Intervenants
- Olivier Galaud, Chief Business Officer at Everstake
- Ray Dillet, Head of Financial Institutions (Europe) at Bitwise
- Anoosh Arevshatian, Chief Product Officer at Zodia Custody
- Raphaël Bloch, Cofounder & Editor in Chief at The Big Whale
L'infrastructure on-chain s'institutionnalise
- Everstake opère déjà 40 000 nœuds pour 7 Md$ stakés, démontrant que le staking est devenu une activité industrielle à part entière.
- Le marché évolue d'un staking purement technique vers une logique d'on-chain yield, offrant des flux de trésorerie transparents et exploitables via des produits financiers.
L'on-chain yield s'affirme comme produit de taux institutionnel
- Les institutions visent à surperformer la finance traditionnelle de quelques dizaines de points de base, sans exposition excessive au risque.
- Le marché entre dans sa phase de structuration : transition du staking brut vers des produits packagés (ETP, ETF, vaults, structured yield).
- La différenciation repose désormais sur la qualité de l'infrastructure, les garanties apportées, le niveau de sécurité et la maîtrise du risque de slashing.
Les régulateurs amorcent la vague 2025–2026
- Le feu vert du FCA pour le staking hors statut de fonds simplifie considérablement le lancement de produits yield.
- Cette décision accélère la standardisation des ETP/ETF yield-bearing et ouvre l'accès retail et wholesale aux produits basés sur le staking.
- Pour les custodians, c'est un tournant majeur : fini les autorisations "chaîne par chaîne", l'évaluation devient interne et procédurale.
La chaîne de valeur stratégique : infra + custodian + asset manager
- L'infrastructure (Everstake) assure la sécurité, la performance et l'intégration technique.
- Les custodians (Zodia) garantissent le contrôle, la conformité, le reporting et l'éligibilité réglementaire, tout en protégeant contre les risques (slashing, adresses sanctionnées, erreurs d'exécution).
- Les asset managers (Bitwise) transforment ce yield en produits distribuables : ETP mono-actif, indices, produits de rendement, futurs produits structurés.
Une croissance explosive… mais encadrée par des limites structurelles
- Le yield on-chain est soutenable, mais seulement dans une fourchette réaliste (haut à un chiffre).

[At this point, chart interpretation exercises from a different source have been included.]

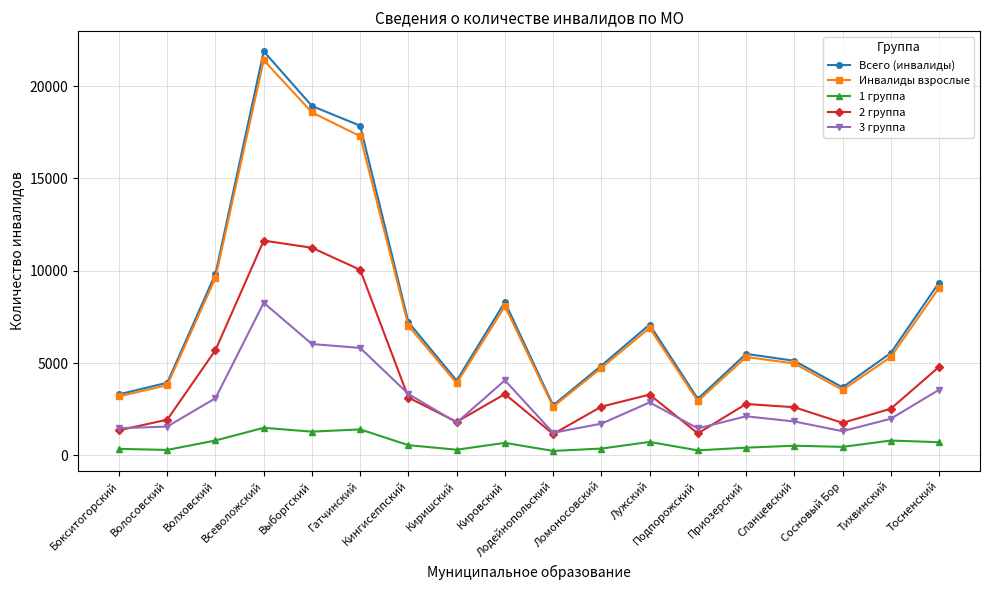

At which label does 3 группа reach its peak?

Всеволожский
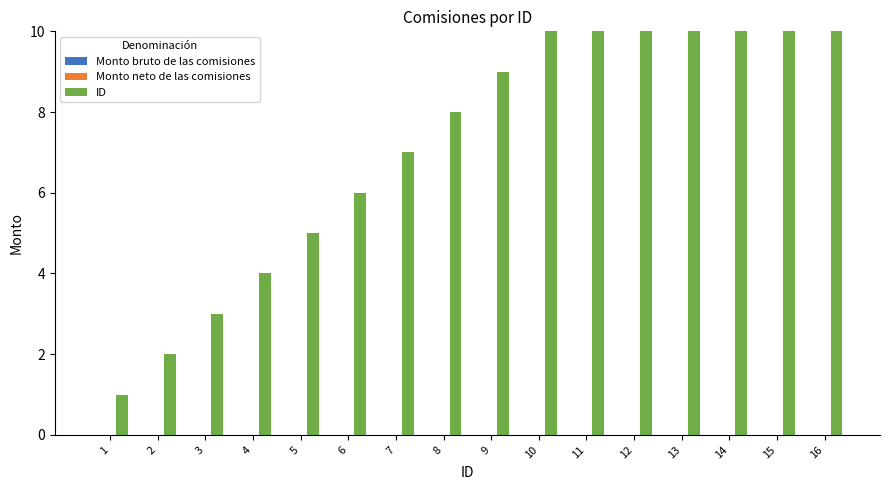

At which label does ID first exceed 9?

10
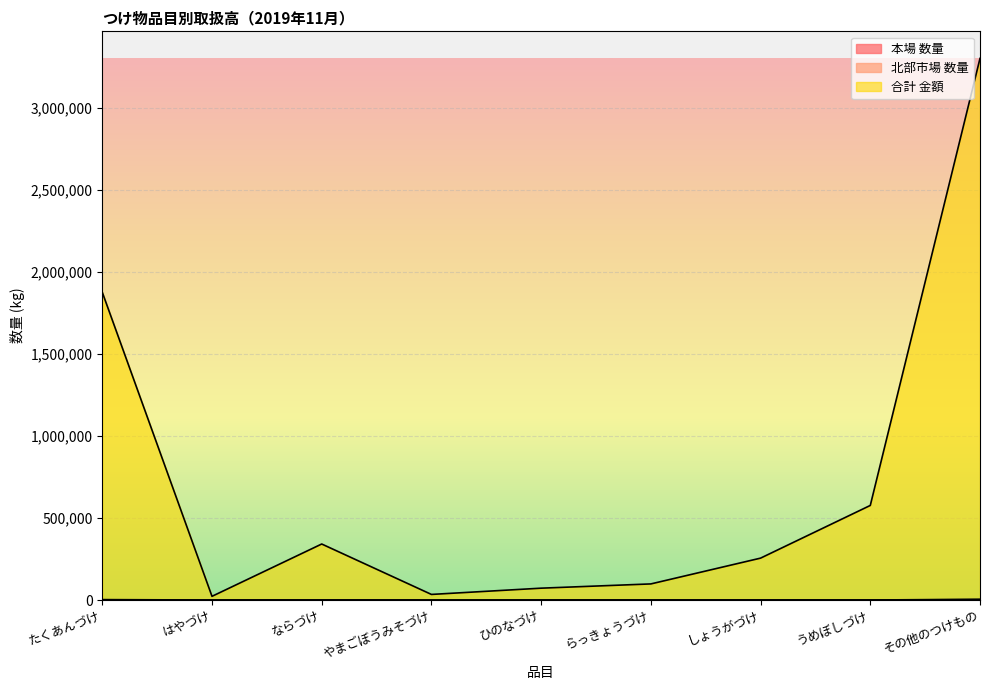

How many lines are shown in the chart?

3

Les modèles à 30 %+ sont jugés instables ou trop risqués.
- Le marché connaîtra une forte consolidation : seules survivront les chaînes dotées d'une utilité réelle, d'une liquidité suffisante et d'une économie pérenne. Les chaînes "VC backed" sans usage concret ne tiendront pas.
- L'essor des produits yield attire hedge funds, wealth managers et banques privées, qui y voient un terrain d'arbitrage et d'innovation produit encore largement inexploité.
Europe vs US : rattrapage, spécialisation et opportunités de structuration
- Les États-Unis dominent les ETF crypto, mais l'Europe conserve son avance sur les produits indexés, thématiques et multi-actifs.
- 2026 devrait voir se multiplier les produits structurés (yield garanti, capital partiellement protégé, overlay d'options) grâce à la volatilité des actifs on-chain.
- Pour les acteurs du marché, ce n'est que le début : l'on-chain yield ouvre la voie à un véritable marché de taux crypto, propice à la structuration.
Conclusion
L’on-chain yield sort du laboratoire DeFi pour devenir une vraie classe d’actifs de taux, avec des flux identifiés, des wrappers régulés (ETP/ETF), une chaîne de valeur professionnelle et un cadre réglementaire qui se stabilise.
Les prochaines années verront :
- la montée en puissance des produits structurés adossés au staking,
- la consolidation des blockchains autour de l’utilité réelle,
- et surtout l’arrivée massive d’institutions qui traiteront le yield on-chain comme un composant normal de leurs portefeuilles, au même titre que le crédit ou les money markets.